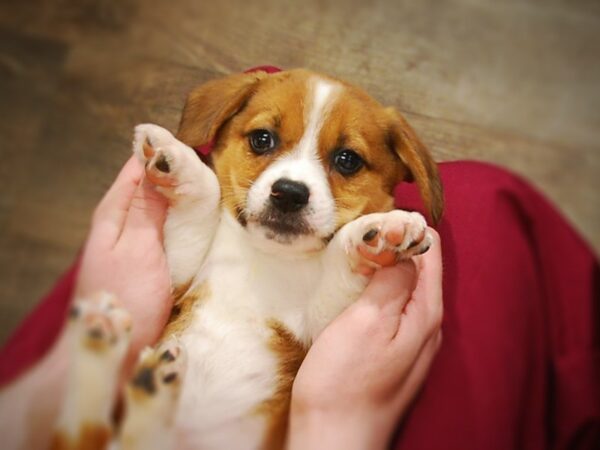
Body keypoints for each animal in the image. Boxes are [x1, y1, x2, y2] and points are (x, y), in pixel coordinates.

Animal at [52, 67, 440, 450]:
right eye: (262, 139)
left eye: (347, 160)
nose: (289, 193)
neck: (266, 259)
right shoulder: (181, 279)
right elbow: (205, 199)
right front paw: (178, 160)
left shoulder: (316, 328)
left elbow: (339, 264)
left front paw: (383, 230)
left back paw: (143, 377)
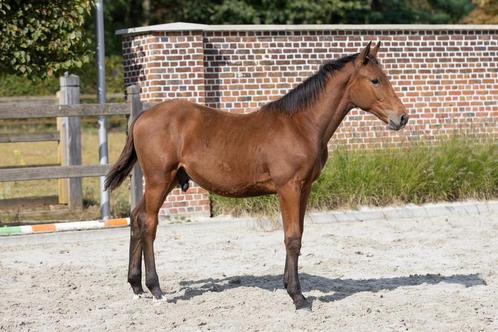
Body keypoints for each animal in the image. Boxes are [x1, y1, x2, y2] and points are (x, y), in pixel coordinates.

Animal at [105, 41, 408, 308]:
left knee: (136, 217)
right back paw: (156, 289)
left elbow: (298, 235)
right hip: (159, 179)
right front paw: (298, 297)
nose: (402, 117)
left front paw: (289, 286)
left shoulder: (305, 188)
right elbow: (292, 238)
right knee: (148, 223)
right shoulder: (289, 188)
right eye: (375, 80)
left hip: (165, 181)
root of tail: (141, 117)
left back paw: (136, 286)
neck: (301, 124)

·····

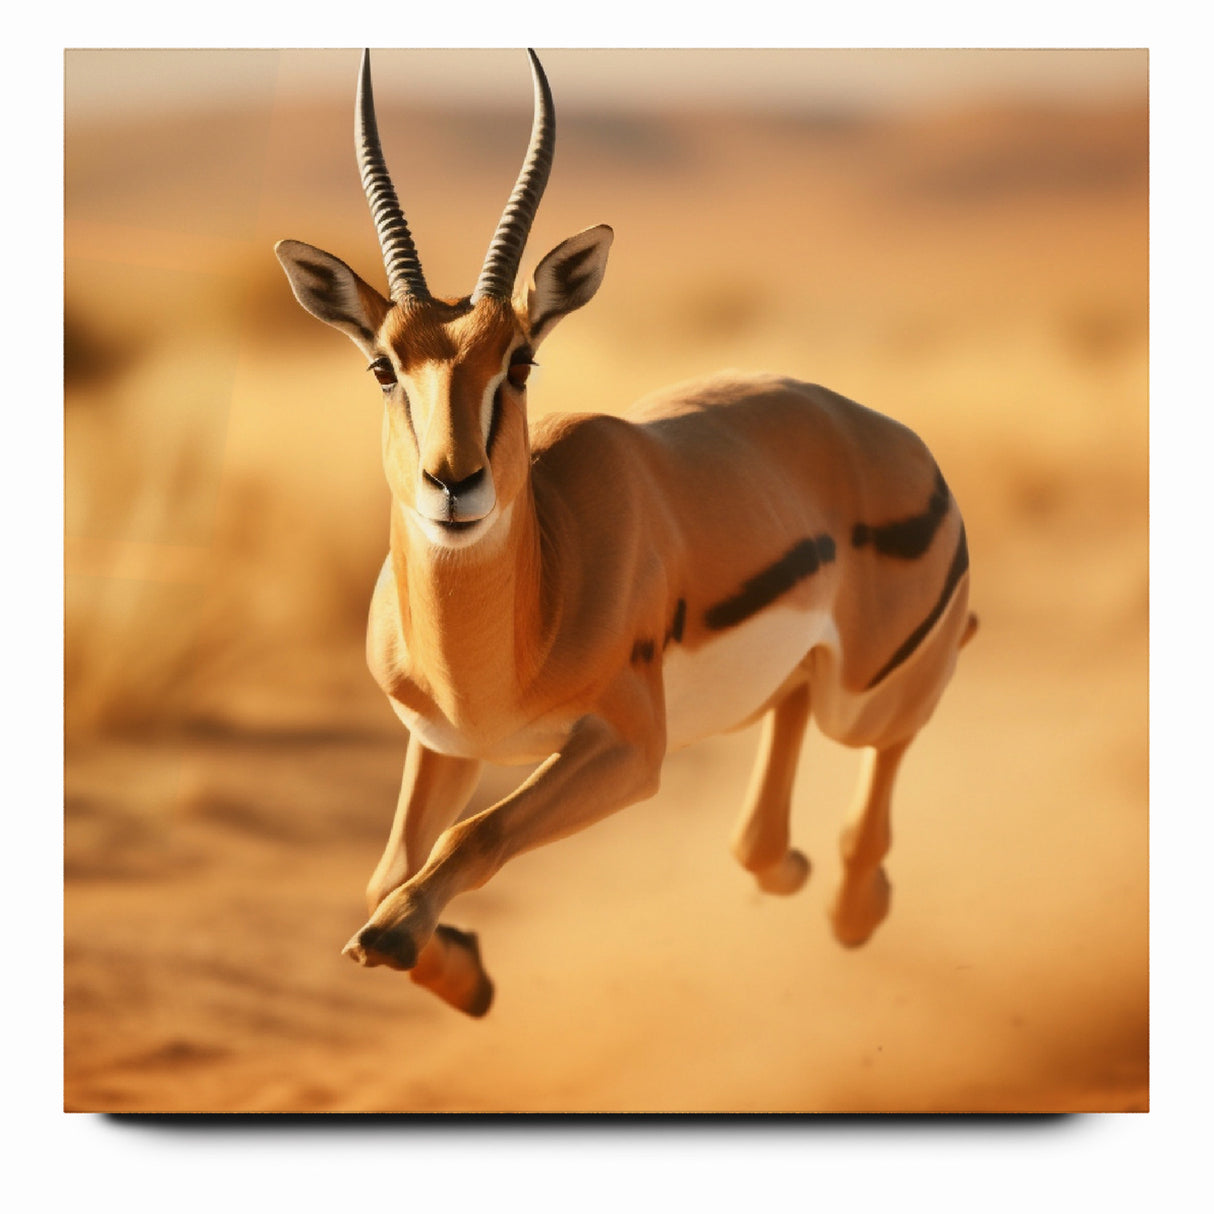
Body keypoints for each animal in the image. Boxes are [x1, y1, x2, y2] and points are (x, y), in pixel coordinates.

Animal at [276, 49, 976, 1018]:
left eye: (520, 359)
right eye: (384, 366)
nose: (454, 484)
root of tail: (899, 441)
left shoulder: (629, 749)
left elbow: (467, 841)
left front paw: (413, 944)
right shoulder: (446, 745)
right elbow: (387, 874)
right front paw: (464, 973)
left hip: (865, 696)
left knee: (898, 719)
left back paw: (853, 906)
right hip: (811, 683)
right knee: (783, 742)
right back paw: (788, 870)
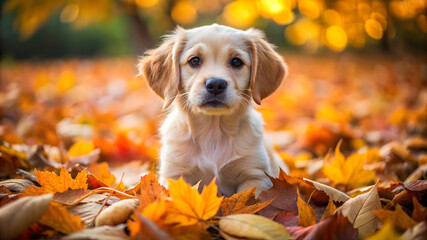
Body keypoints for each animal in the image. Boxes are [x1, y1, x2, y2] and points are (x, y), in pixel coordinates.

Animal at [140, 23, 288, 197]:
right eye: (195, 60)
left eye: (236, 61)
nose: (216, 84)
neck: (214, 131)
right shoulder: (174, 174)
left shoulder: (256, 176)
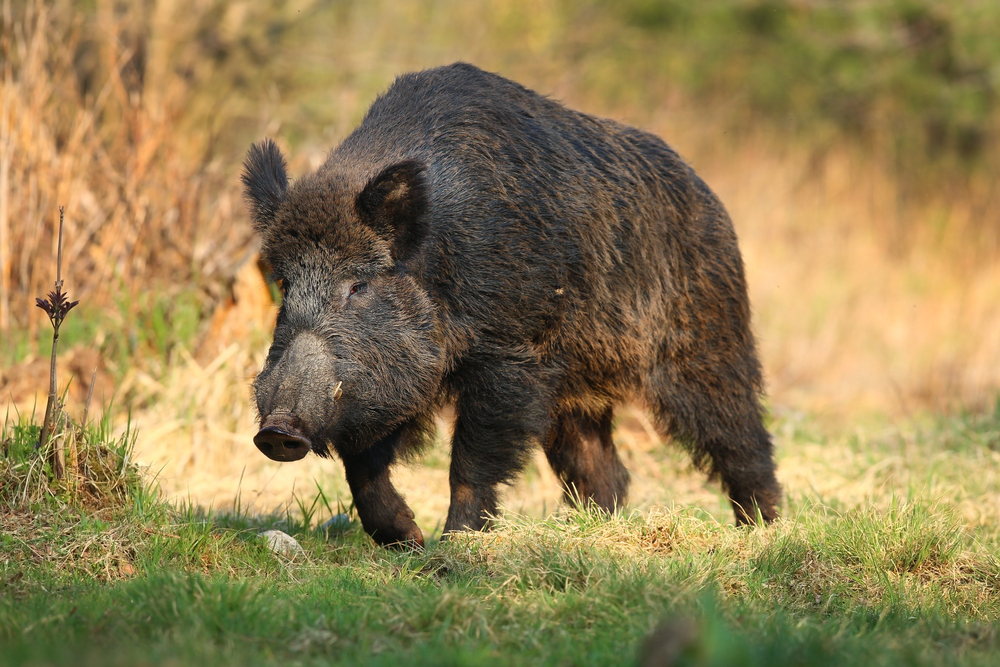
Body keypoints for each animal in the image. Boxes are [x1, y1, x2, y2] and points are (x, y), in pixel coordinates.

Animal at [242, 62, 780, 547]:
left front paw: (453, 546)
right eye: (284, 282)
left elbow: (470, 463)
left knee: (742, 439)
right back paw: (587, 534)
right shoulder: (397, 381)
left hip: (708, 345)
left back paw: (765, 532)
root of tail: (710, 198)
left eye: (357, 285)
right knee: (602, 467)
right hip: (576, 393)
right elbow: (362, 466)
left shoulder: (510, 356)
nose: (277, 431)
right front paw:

·····

> [Problem to solve]: Each line of the material above that holds "back" counts once; give the total and nothing else.

> [Answer space]: 7